Selon les observateurs avertis, le président Trump, quelles que soient ses attitudes intempestives médiatiques, adopterait une politique active en Afrique pour demeurer en adéquation avec les principes fondamentaux de la politique étrangère des Etats-Unis d’Amérique. A mon sens, le président Trump, du fait de son profil originel d’entrepreneur, ne tournerait pas le dos à ce continent aussi stratégique soit-il. C’est l’approche qui sera différente comparée à ses prédécesseurs. Le président Trump tentera de reconquérir la place de premier plan de partenaire commercial que la Chine a détrônée depuis plus de cinq ans sur le continent. Il s’appuierait incontestablement sur son allié stratégique, le Royaume-Uni, qui compte plusieurs pays africains comme membre du Commonwealth et d’autres qui ont émis le souhait d’y adhérer. Toutefois, les Etats-Unis d’Amérique sont le premier investisseur en Afrique, la Chine étant seulement en septième place, un atout qui n’échappera pas au président Trump pour assoir le positionnement à venir.

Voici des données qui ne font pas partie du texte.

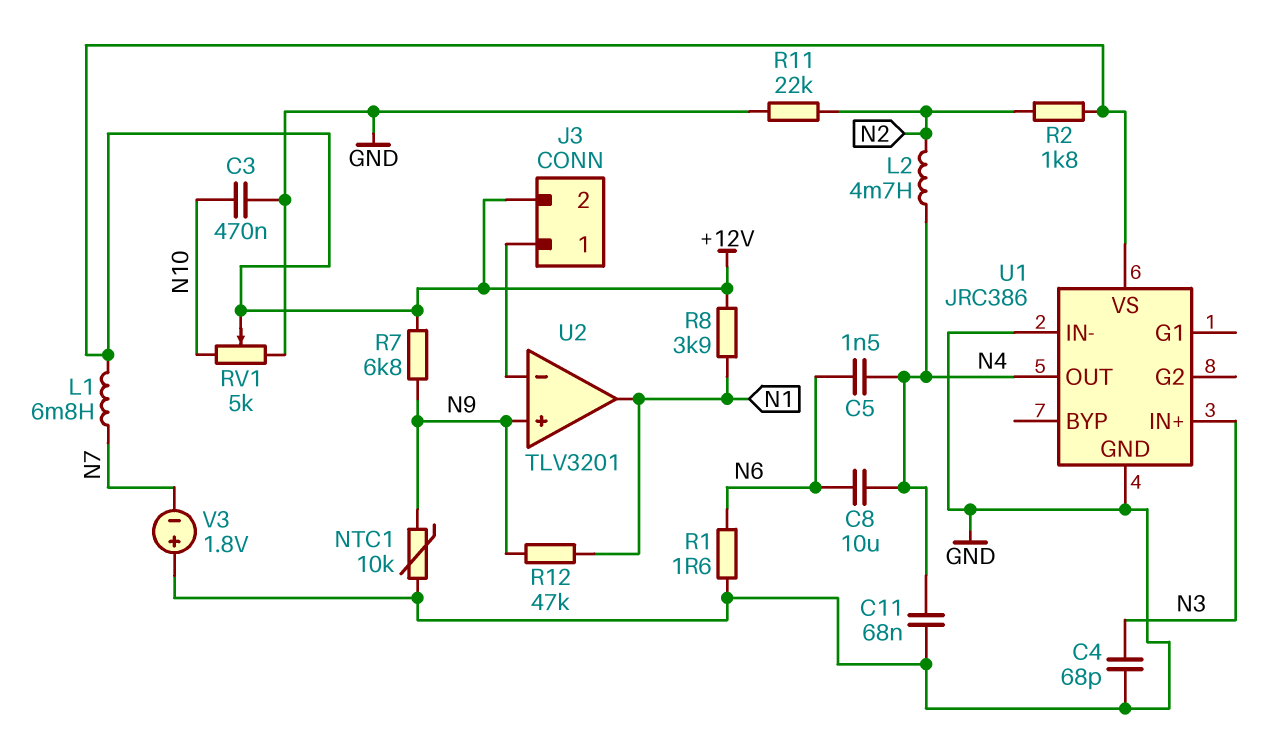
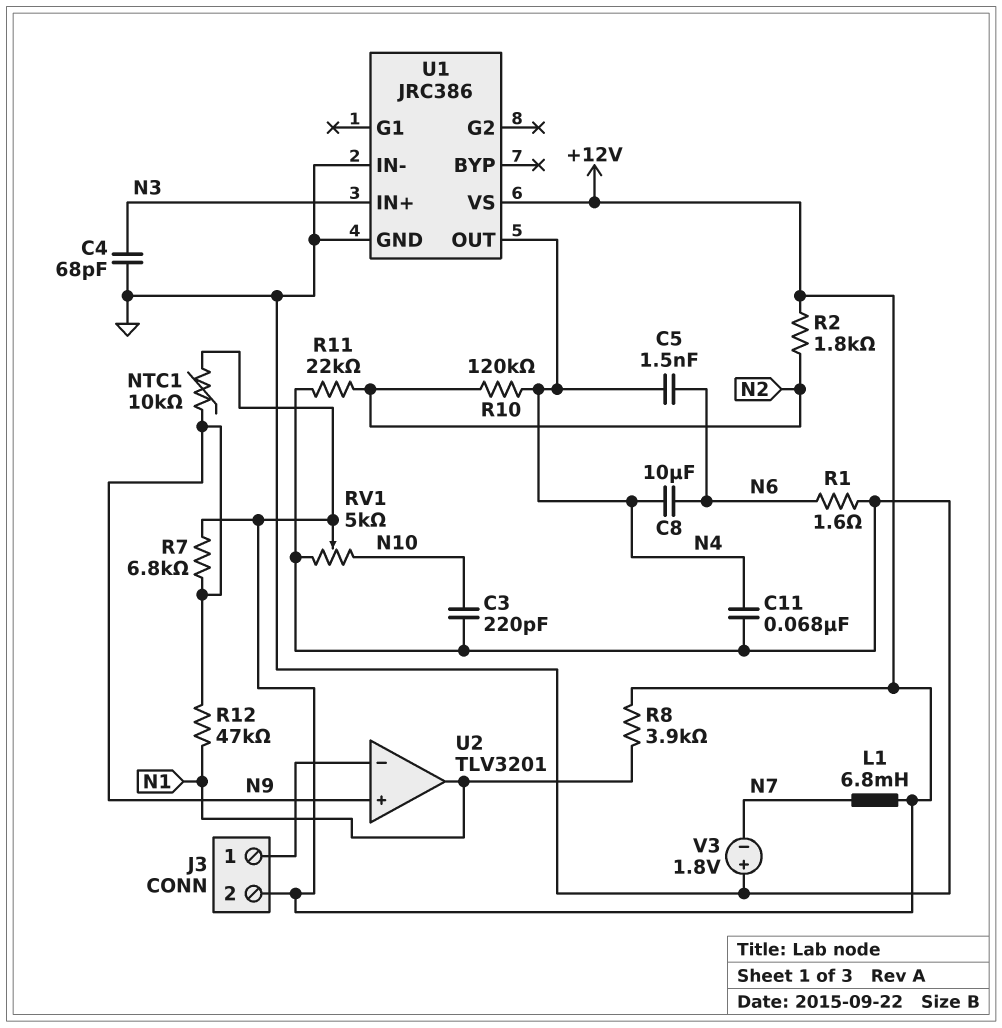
C3: 470nF (GND, N10) -> 220pF (GND, N10)
L2: 4.7mH (N2, N4) -> none
NTC1: 10k (GND, N9) -> 10k (+12V, N9)
R10: none -> 120k (N2, N4)

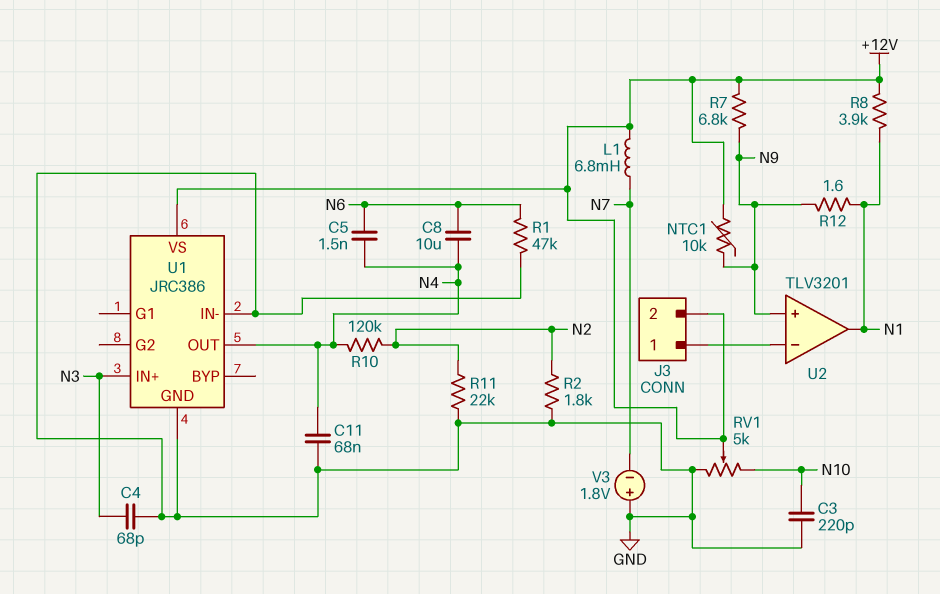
R1: 1.6 (GND, N6) -> 47k (GND, N6)
R2: 1.8k (+12V, N2) -> 1.8k (GND, N2)
R12: 47k (N1, N9) -> 1.6 (N1, N9)

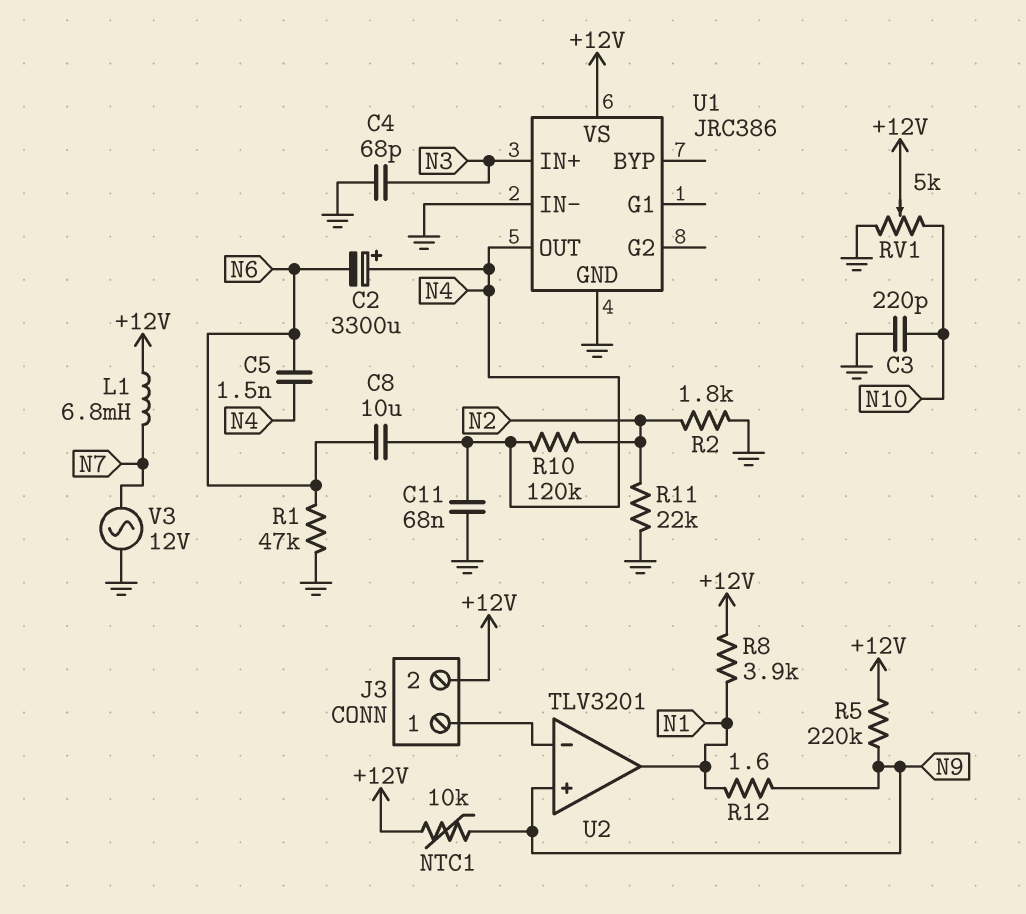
C2: none -> 3300uF (plus N4, minus N6)
R5: none -> 220k (+12V, N9)
R7: 6.8k (+12V, N9) -> none
V3: 1.8V (plus GND, minus N7) -> AC 12V (GND, N7)

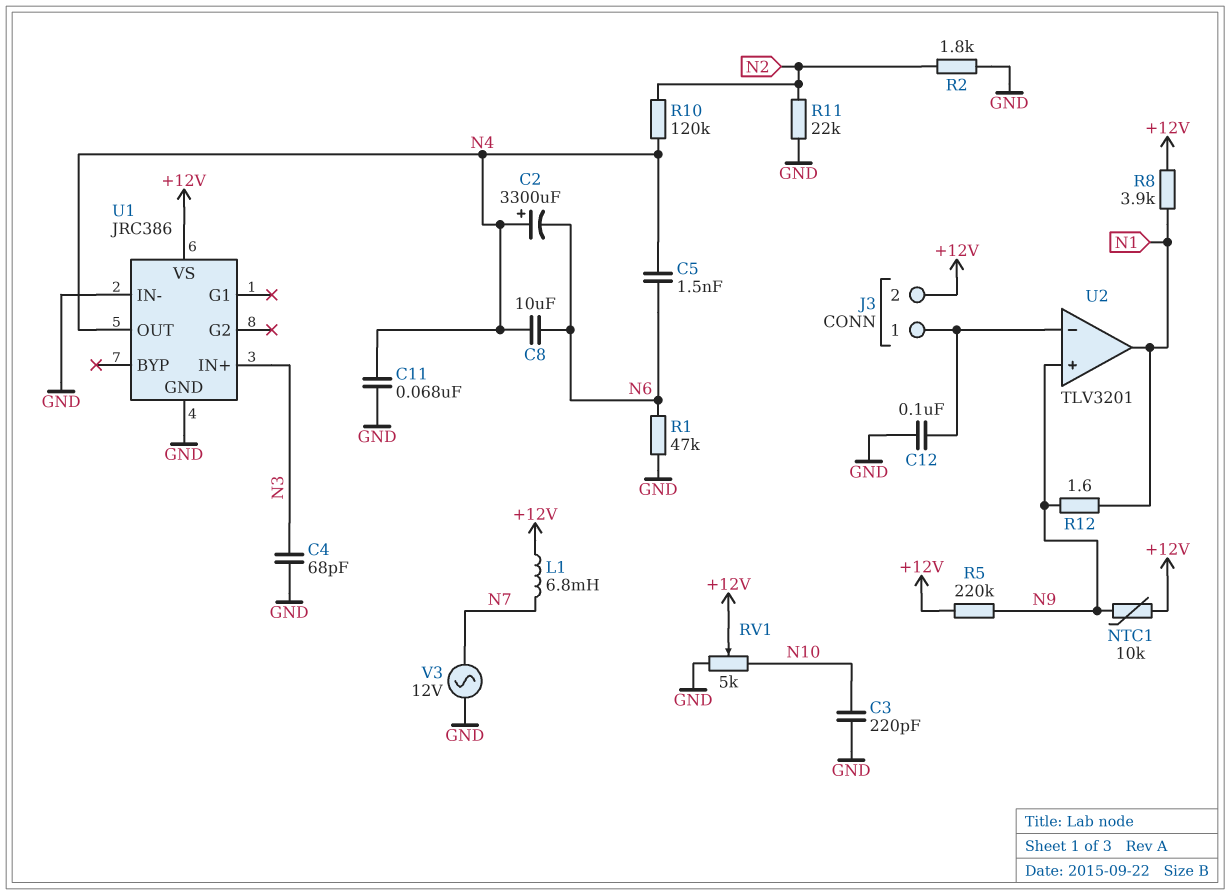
C12: none -> 100nF (GND, J3/1)

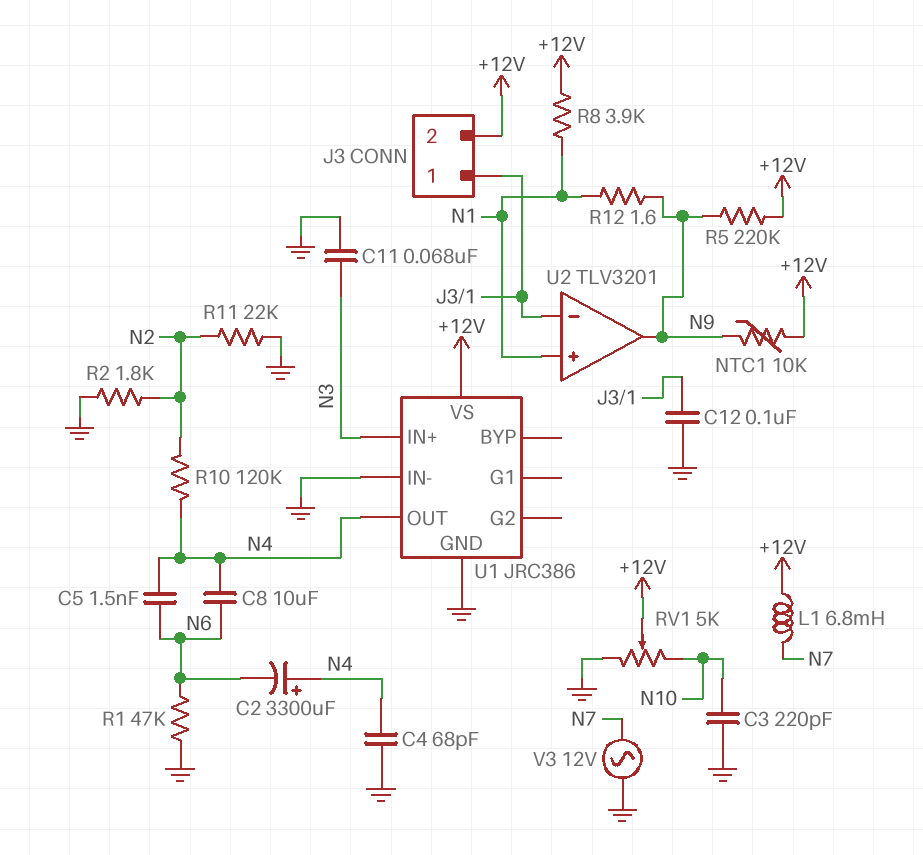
C4: 68pF (GND, N3) -> 68pF (GND, N4)
C11: 68nF (GND, N4) -> 68nF (GND, N3)
U2 pin in+: N9 -> N1
U2 pin out: N1 -> N9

S’agissant de l’aide au développement fourni par les Etats-Unis d’Amérique au continent africain, elle reste modeste, et sans impact conséquent. Selon les médias américains, en 2015, l’aide américaine à l’ensemble de l’Afrique subsaharienne s’est élevée à environ 8 milliards de dollars américains, une somme inférieure comparée à celle fournie au total à l’Afghanistan, Israël, l’Irak et l’Egypte.

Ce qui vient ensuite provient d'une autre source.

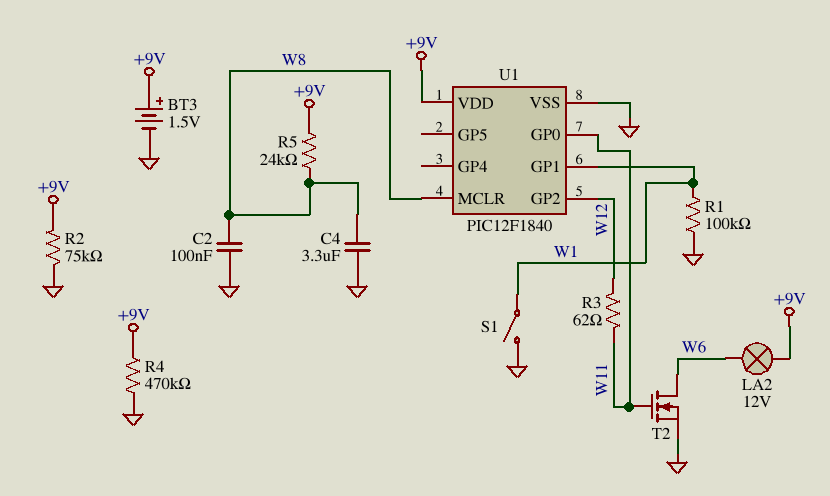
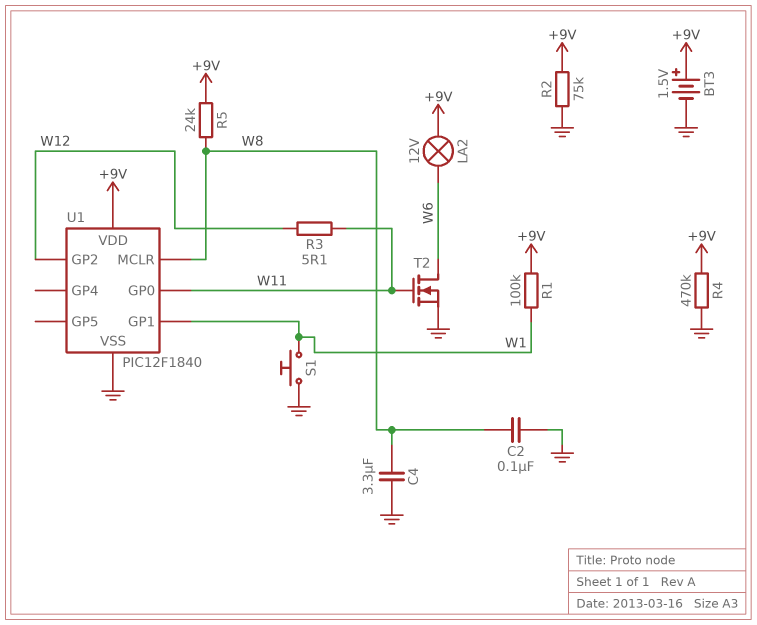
R1: 100k (GND, W1) -> 100k (+9V, W1)
R3: 62 (W11, W12) -> 5.1 (W11, W12)
S1: switch (GND, W1) -> button (GND, W1)

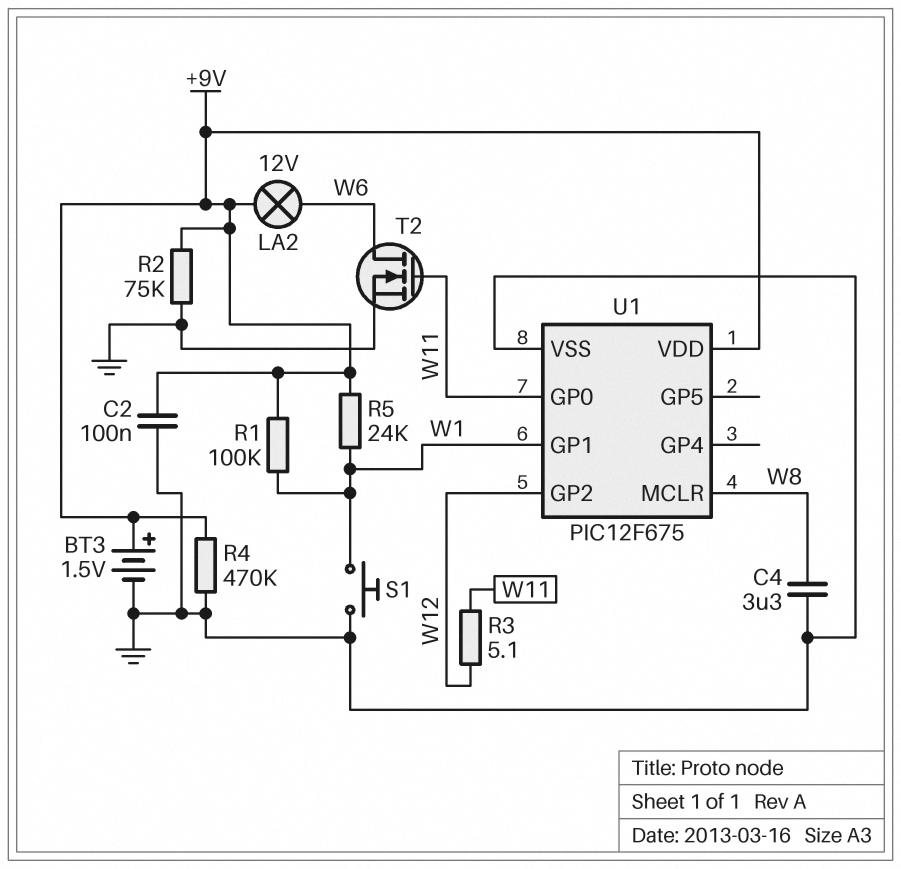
C2: 100nF (GND, W8) -> 100nF (+9V, GND)
R5: 24k (+9V, W8) -> 24k (+9V, W1)
U1: PIC12F1840 -> PIC12F675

Au regard de la stratégie du président Trump de combattre sans relâche les organisations extrémistes violentes (ISIL, AQMI, Boko Haram, Al-Shabab, etc.) pour empêcher l’instauration d’un Etat Islamique, il renforcera, incontestablement, sa coopération avec les pays de l’Afrique subsaharienne et de l’Afrique du Nord dont l’expertise en matière de lutte contre le terrorisme et le crime organisé est avérée. A mon sens, le président Trump ferait en sorte de renforcer les forces américaines en Afrique par la formation de forces de sécurité locales et, par conséquent, augmenter ses budgets.
De mon point de vue, et comme l’Afrique n’a pas été une grande priorité sous l’administration Obama, sauf dans son discours, le président Trump ferait l’inverse de son prédécesseur, en accordant une place plus importante à l’Afrique dans la politique étrangère des Etats-Unis d’Amérique.
Concernant l’Algérie, en particulier, il me semble que les relations bilatérales ne seront que consolidées sous la présidence américaine de Trump. Ceci est surtout conforté par l’engagement indéfectible de l’Algérie dans la lutte contre les organisations extrémistes violentes dans l’espace sahélo-saharien et ses efforts dédiés à la stabilisation de la région Maghreb-Sahel par des processus politiques inclusifs (cas de la Libye et du Mali) et du soutient irrévocable à l’autodétermination du Sahara Occidental. De plus, les relations économiques, notamment dans le secteur de l’énergie, entre l’Algérie et les Etats-Unis d’Amérique ont traditionnellement été fluides avec les républicains, et ne pourront qu’être un élément de convergence futur.
Dr Arslan Chikhaoui
Membre du Conseil consultatif du WEF (Forum de Davos) et du Forum Defense & Security de Londres. Alumnus du NDU-NESA Center for Strategic Studies de Washington.